→ **Work request a**:
Please identify and copy every line of the rows below that contains the string "noturno", treating case as significant.

→ **Selected text**:
▶

## 6.4 Rate Smoothing

In many empirical investigations, the real interest is in the spatial distribution of the underlying *risk* of an event. While the concept of risk has many meanings, in this context it represents the *probability* of an event occurring. To the extent that the risk is not constant across space, its spatial distribution is represented by a so-called *risk surface*. The problem is that such a surface is not observed and thus must be estimated.

As it turns out, the crude rate is a good estimate for the unknown risk in that it is unbiased (on average, it is on target). However, it suffers from the problem that its precision (or, alternatively, its variance) is not constant and depends on the size of the corresponding population at risk (the denominator). This intrinsic *variance instability* of rates causes problems for the interpretation of maps, especially in terms of the identification of outliers. In addition, there are challenges to create meaningful maps when dealing with many locations that have no observed events.

◀

→ **Entries supplied**:
▶

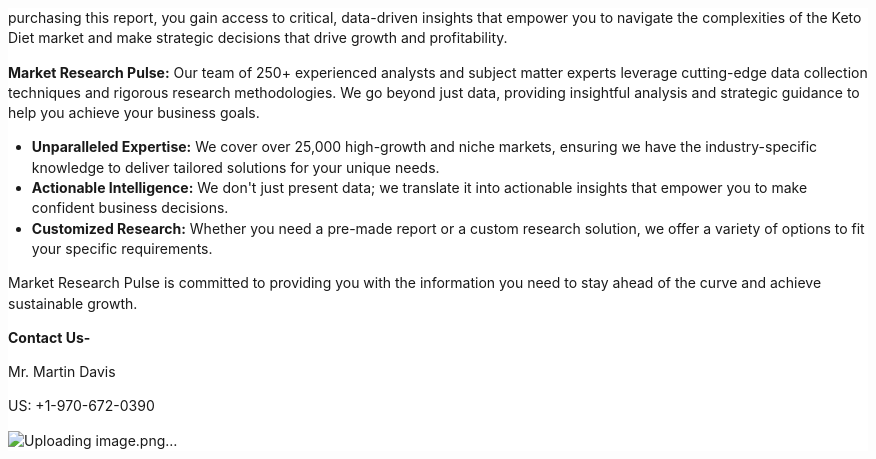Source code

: purchasing this report, you gain access to critical, data-driven insights that empower you to navigate the complexities of the Keto Diet market and make strategic decisions that drive growth and profitability.</p><p><strong>Market Research Pulse:</strong>&nbsp;Our team of 250+ experienced analysts and subject matter experts leverage cutting-edge data collection techniques and rigorous research methodologies. We go beyond just data, providing insightful analysis and strategic guidance to help you achieve your business goals.</p><ul><li><strong>Unparalleled Expertise:</strong>&nbsp;We cover over 25,000 high-growth and niche markets, ensuring we have the industry-specific knowledge to deliver tailored solutions for your unique needs.</li><li><strong>Actionable Intelligence:</strong>&nbsp;We don't just present data; we translate it into actionable insights that empower you to make confident business decisions.</li><li><strong>Customized Research:</strong>&nbsp;Whether you need a pre-made report or a custom research solution, we offer a variety of options to fit your specific requirements.</li></ul><p>Market Research Pulse is committed to providing you with the information you need to stay ahead of the curve and achieve sustainable growth.</p><p><strong>Contact Us-</strong></p><p>Mr. Martin Davis</p><p>US: +1-970-672-0390</p>
![Uploading image.png…]()
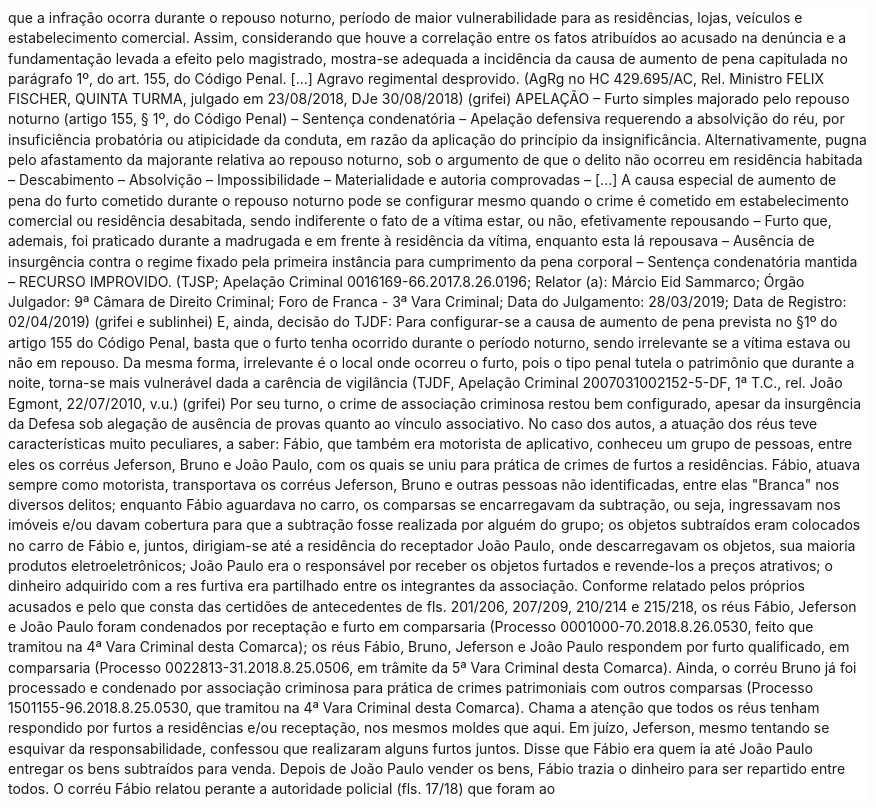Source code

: que a infração ocorra durante o repouso noturno, período de maior vulnerabilidade 
para as residências, lojas, veículos e estabelecimento comercial. Assim, considerando que houve a correlação entre os fatos atribuídos ao acusado na 
denúncia e a fundamentação levada a efeito pelo magistrado, mostra-se adequada a 
incidência da causa de aumento de pena capitulada no parágrafo 1º, do art. 155, do 
Código Penal. [...] Agravo regimental desprovido. (AgRg no HC 429.695/AC, Rel. 
Ministro FELIX FISCHER, QUINTA TURMA, julgado em 23/08/2018, DJe 30/08/2018) 
(grifei)
APELAÇÃO – Furto simples majorado pelo repouso noturno (artigo 155, § 1º, do Código
Penal) – Sentença condenatória – Apelação defensiva requerendo a absolvição do réu,
por insuficiência probatória ou atipicidade da conduta, em razão da aplicação do 
princípio da insignificância. Alternativamente, pugna pelo afastamento da majorante
relativa ao repouso noturno, sob o argumento de que o delito não ocorreu em 
residência habitada – Descabimento – Absolvição – Impossibilidade – Materialidade e
autoria comprovadas – [...] A causa especial de aumento de pena do furto cometido 
durante o repouso noturno pode se configurar mesmo quando o crime é cometido em 
estabelecimento comercial ou residência desabitada, sendo indiferente o fato de a 
vítima estar, ou não, efetivamente repousando – Furto que, ademais, foi praticado 
durante a madrugada e em frente à residência da vítima, enquanto esta lá repousava 
– Ausência de insurgência contra o regime fixado pela primeira instância para 
cumprimento da pena corporal – Sentença condenatória mantida – RECURSO 
IMPROVIDO. (TJSP;  Apelação Criminal 0016169-66.2017.8.26.0196; Relator (a):  Márcio
Eid Sammarco; Órgão Julgador: 9ª Câmara de Direito Criminal; Foro de Franca -  3ª 
Vara Criminal; Data do Julgamento: 28/03/2019; Data de Registro: 02/04/2019) 
(grifei e sublinhei)
E, ainda, decisão do TJDF: 
Para configurar-se a causa de aumento de pena prevista no §1º do artigo 155 do 
Código Penal, basta que o furto tenha ocorrido durante o período noturno, sendo 
irrelevante se a vítima estava ou não em repouso. Da mesma forma, irrelevante é o 
local onde ocorreu o furto, pois o tipo penal tutela o patrimônio que durante a 
noite, torna-se mais vulnerável dada a carência de vigilância (TJDF, Apelação 
Criminal 2007031002152-5-DF, 1ª T.C., rel. João Egmont, 22/07/2010, v.u.) (grifei)
Por seu turno, o crime de associação criminosa restou bem configurado, apesar da 
insurgência da Defesa sob alegação de ausência de provas quanto ao vínculo 
associativo. 
No caso dos autos, a atuação dos réus teve características muito peculiares, a 
saber: Fábio, que também era motorista de aplicativo, conheceu um grupo de pessoas,
entre eles os corréus Jeferson, Bruno e João Paulo, com os quais se uniu para 
prática de crimes de furtos a residências. Fábio, atuava sempre como motorista, 
transportava os corréus Jeferson, Bruno e outras pessoas não identificadas, entre 
elas "Branca" nos diversos delitos; enquanto Fábio aguardava no carro, os comparsas
se encarregavam da subtração, ou seja, ingressavam nos imóveis e/ou davam cobertura
para que a subtração fosse realizada por alguém do grupo; os objetos subtraídos 
eram colocados no carro de Fábio e, juntos, dirigiam-se até a residência do 
receptador João Paulo, onde descarregavam os objetos, sua maioria produtos 
eletroeletrônicos; João Paulo era o responsável por receber os objetos furtados e 
revende-los a preços atrativos; o dinheiro adquirido com a res furtiva era 
partilhado entre os integrantes da associação.
Conforme relatado pelos próprios acusados e pelo que consta das certidões de 
antecedentes de fls. 201/206, 207/209, 210/214 e 215/218, os réus Fábio, Jeferson e
João Paulo foram condenados por receptação e furto em comparsaria (Processo 
0001000-70.2018.8.26.0530, feito que tramitou na 4ª Vara Criminal desta Comarca); 
os réus Fábio, Bruno, Jeferson e João Paulo respondem por furto qualificado, em 
comparsaria (Processo 0022813-31.2018.8.25.0506, em trâmite da 5ª Vara Criminal 
desta Comarca). Ainda, o corréu Bruno já foi processado e condenado por associação 
criminosa para prática de crimes patrimoniais com outros comparsas (Processo 
1501155-96.2018.8.25.0530, que tramitou na 4ª Vara Criminal desta Comarca). Chama a atenção que todos os réus tenham respondido por furtos a residências e/ou 
receptação, nos mesmos moldes que aqui. 
Em juízo, Jeferson, mesmo tentando se esquivar da responsabilidade, confessou que 
realizaram alguns furtos juntos. Disse que Fábio era quem ia até João Paulo 
entregar os bens subtraídos para venda. Depois de João Paulo vender os bens, Fábio 
trazia o dinheiro para ser repartido entre todos.
O corréu Fábio relatou perante a autoridade policial (fls. 17/18) que foram ao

◀

→ **Work request b**:
List every term that the rate smoothing passage above marks for emphasis with asterisks.

→ **Written answer a**:
: que a infração ocorra durante o repouso noturno, período de maior vulnerabilidade 
APELAÇÃO – Furto simples majorado pelo repouso noturno (artigo 155, § 1º, do Código
relativa ao repouso noturno, sob o argumento de que o delito não ocorreu em 
durante o repouso noturno pode se configurar mesmo quando o crime é cometido em 
Código Penal, basta que o furto tenha ocorrido durante o período noturno, sendo 

→ **Written answer b**:
risk
probability
risk surface
variance instability